▶ _Dataset entries_
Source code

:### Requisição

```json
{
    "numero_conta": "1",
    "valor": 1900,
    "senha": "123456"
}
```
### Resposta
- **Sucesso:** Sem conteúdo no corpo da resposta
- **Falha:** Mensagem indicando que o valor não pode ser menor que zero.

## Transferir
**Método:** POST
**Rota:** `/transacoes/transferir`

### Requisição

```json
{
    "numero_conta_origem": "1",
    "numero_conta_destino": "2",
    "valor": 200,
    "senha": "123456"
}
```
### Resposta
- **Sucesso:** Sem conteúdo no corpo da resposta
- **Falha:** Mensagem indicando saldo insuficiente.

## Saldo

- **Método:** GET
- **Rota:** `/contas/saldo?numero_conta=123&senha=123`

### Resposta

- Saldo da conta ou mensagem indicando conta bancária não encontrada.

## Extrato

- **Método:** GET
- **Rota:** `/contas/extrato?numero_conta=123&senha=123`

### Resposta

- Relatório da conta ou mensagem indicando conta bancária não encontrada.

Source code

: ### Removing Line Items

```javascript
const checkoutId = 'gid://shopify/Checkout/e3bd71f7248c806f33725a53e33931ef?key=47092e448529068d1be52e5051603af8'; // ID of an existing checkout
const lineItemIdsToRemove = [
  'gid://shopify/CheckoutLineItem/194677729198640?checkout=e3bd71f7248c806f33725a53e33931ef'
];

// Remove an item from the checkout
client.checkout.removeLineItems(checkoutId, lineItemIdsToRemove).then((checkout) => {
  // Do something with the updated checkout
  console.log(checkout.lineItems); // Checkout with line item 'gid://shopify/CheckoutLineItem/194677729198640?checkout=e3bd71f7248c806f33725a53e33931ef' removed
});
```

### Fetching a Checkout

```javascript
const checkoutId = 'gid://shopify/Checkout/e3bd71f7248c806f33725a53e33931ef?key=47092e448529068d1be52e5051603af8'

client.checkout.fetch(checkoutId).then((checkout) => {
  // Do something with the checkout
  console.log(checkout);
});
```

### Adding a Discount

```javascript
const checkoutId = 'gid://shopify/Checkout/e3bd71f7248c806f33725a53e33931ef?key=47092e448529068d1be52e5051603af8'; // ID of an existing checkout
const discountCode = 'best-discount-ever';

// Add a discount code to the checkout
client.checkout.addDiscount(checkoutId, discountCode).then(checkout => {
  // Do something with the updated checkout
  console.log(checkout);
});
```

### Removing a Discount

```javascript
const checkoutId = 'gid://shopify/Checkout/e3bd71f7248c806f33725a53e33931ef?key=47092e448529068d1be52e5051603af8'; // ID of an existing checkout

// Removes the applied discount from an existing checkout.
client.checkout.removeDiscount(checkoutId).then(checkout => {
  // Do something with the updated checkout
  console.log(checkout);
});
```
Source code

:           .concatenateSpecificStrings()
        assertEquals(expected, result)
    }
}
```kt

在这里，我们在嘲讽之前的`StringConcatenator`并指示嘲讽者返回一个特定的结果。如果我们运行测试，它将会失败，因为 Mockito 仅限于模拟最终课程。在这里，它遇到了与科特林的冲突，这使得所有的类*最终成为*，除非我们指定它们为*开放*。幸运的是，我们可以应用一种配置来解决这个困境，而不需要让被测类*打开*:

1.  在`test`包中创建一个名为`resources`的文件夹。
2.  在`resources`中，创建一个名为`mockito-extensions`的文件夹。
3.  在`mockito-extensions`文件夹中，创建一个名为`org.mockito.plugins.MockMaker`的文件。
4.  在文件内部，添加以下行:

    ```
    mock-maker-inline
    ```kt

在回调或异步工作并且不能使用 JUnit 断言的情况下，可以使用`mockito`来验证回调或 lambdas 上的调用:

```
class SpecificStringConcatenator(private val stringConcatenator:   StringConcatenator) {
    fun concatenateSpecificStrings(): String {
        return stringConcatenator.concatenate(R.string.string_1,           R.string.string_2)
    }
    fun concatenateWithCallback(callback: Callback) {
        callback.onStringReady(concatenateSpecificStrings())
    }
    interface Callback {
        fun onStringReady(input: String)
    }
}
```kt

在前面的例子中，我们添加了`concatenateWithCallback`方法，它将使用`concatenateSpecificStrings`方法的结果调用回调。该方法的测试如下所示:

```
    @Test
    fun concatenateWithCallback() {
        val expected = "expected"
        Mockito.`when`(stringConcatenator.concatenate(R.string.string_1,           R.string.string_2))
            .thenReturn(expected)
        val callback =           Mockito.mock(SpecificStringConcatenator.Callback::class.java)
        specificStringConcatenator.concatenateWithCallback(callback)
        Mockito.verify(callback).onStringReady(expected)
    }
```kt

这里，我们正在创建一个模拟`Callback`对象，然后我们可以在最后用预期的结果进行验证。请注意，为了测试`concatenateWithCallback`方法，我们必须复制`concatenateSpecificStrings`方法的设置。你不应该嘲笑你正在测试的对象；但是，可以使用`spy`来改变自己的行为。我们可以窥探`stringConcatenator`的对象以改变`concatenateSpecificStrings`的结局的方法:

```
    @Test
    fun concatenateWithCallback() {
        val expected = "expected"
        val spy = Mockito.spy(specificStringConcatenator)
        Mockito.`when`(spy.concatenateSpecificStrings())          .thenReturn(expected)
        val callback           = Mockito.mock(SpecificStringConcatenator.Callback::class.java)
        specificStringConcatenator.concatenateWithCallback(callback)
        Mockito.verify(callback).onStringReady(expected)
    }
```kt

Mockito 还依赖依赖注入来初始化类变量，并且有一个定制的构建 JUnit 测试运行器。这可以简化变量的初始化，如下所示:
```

▶ _About this task_
The task calls for each record to be returned verbatim.

▶ _Solution for this problem_
Source code

:### Requisição

```json
{
    "numero_conta": "1",
    "valor": 1900,
    "senha": "123456"
}
```
### Resposta
- **Sucesso:** Sem conteúdo no corpo da resposta
- **Falha:** Mensagem indicando que o valor não pode ser menor que zero.

## Transferir
**Método:** POST
**Rota:** `/transacoes/transferir`

### Requisição

```json
{
    "numero_conta_origem": "1",
    "numero_conta_destino": "2",
    "valor": 200,
    "senha": "123456"
}
```
### Resposta
- **Sucesso:** Sem conteúdo no corpo da resposta
- **Falha:** Mensagem indicando saldo insuficiente.

## Saldo

- **Método:** GET
- **Rota:** `/contas/saldo?numero_conta=123&senha=123`

### Resposta

- Saldo da conta ou mensagem indicando conta bancária não encontrada.

## Extrato

- **Método:** GET
- **Rota:** `/contas/extrato?numero_conta=123&senha=123`

### Resposta

- Relatório da conta ou mensagem indicando conta bancária não encontrada.

Source code

: ### Removing Line Items

```javascript
const checkoutId = 'gid://shopify/Checkout/e3bd71f7248c806f33725a53e33931ef?key=47092e448529068d1be52e5051603af8'; // ID of an existing checkout
const lineItemIdsToRemove = [
  'gid://shopify/CheckoutLineItem/194677729198640?checkout=e3bd71f7248c806f33725a53e33931ef'
];

// Remove an item from the checkout
client.checkout.removeLineItems(checkoutId, lineItemIdsToRemove).then((checkout) => {
  // Do something with the updated checkout
  console.log(checkout.lineItems); // Checkout with line item 'gid://shopify/CheckoutLineItem/194677729198640?checkout=e3bd71f7248c806f33725a53e33931ef' removed
});
```

### Fetching a Checkout

```javascript
const checkoutId = 'gid://shopify/Checkout/e3bd71f7248c806f33725a53e33931ef?key=47092e448529068d1be52e5051603af8'

client.checkout.fetch(checkoutId).then((checkout) => {
  // Do something with the checkout
  console.log(checkout);
});
```

### Adding a Discount

```javascript
const checkoutId = 'gid://shopify/Checkout/e3bd71f7248c806f33725a53e33931ef?key=47092e448529068d1be52e5051603af8'; // ID of an existing checkout
const discountCode = 'best-discount-ever';

// Add a discount code to the checkout
client.checkout.addDiscount(checkoutId, discountCode).then(checkout => {
  // Do something with the updated checkout
  console.log(checkout);
});
```

### Removing a Discount

```javascript
const checkoutId = 'gid://shopify/Checkout/e3bd71f7248c806f33725a53e33931ef?key=47092e448529068d1be52e5051603af8'; // ID of an existing checkout

// Removes the applied discount from an existing checkout.
client.checkout.removeDiscount(checkoutId).then(checkout => {
  // Do something with the updated checkout
  console.log(checkout);
});
```
Source code

:           .concatenateSpecificStrings()
        assertEquals(expected, result)
    }
}
```kt

在这里，我们在嘲讽之前的`StringConcatenator`并指示嘲讽者返回一个特定的结果。如果我们运行测试，它将会失败，因为 Mockito 仅限于模拟最终课程。在这里，它遇到了与科特林的冲突，这使得所有的类*最终成为*，除非我们指定它们为*开放*。幸运的是，我们可以应用一种配置来解决这个困境，而不需要让被测类*打开*:

1.  在`test`包中创建一个名为`resources`的文件夹。
2.  在`resources`中，创建一个名为`mockito-extensions`的文件夹。
3.  在`mockito-extensions`文件夹中，创建一个名为`org.mockito.plugins.MockMaker`的文件。
4.  在文件内部，添加以下行:

    ```
    mock-maker-inline
    ```kt

在回调或异步工作并且不能使用 JUnit 断言的情况下，可以使用`mockito`来验证回调或 lambdas 上的调用:

```
class SpecificStringConcatenator(private val stringConcatenator:   StringConcatenator) {
    fun concatenateSpecificStrings(): String {
        return stringConcatenator.concatenate(R.string.string_1,           R.string.string_2)
    }
    fun concatenateWithCallback(callback: Callback) {
        callback.onStringReady(concatenateSpecificStrings())
    }
    interface Callback {
        fun onStringReady(input: String)
    }
}
```kt

在前面的例子中，我们添加了`concatenateWithCallback`方法，它将使用`concatenateSpecificStrings`方法的结果调用回调。该方法的测试如下所示:

```
    @Test
    fun concatenateWithCallback() {
        val expected = "expected"
        Mockito.`when`(stringConcatenator.concatenate(R.string.string_1,           R.string.string_2))
            .thenReturn(expected)
        val callback =           Mockito.mock(SpecificStringConcatenator.Callback::class.java)
        specificStringConcatenator.concatenateWithCallback(callback)
        Mockito.verify(callback).onStringReady(expected)
    }
```kt

这里，我们正在创建一个模拟`Callback`对象，然后我们可以在最后用预期的结果进行验证。请注意，为了测试`concatenateWithCallback`方法，我们必须复制`concatenateSpecificStrings`方法的设置。你不应该嘲笑你正在测试的对象；但是，可以使用`spy`来改变自己的行为。我们可以窥探`stringConcatenator`的对象以改变`concatenateSpecificStrings`的结局的方法:

```
    @Test
    fun concatenateWithCallback() {
        val expected = "expected"
        val spy = Mockito.spy(specificStringConcatenator)
        Mockito.`when`(spy.concatenateSpecificStrings())          .thenReturn(expected)
        val callback           = Mockito.mock(SpecificStringConcatenator.Callback::class.java)
        specificStringConcatenator.concatenateWithCallback(callback)
        Mockito.verify(callback).onStringReady(expected)
    }
```kt

Mockito 还依赖依赖注入来初始化类变量，并且有一个定制的构建 JUnit 测试运行器。这可以简化变量的初始化，如下所示:
```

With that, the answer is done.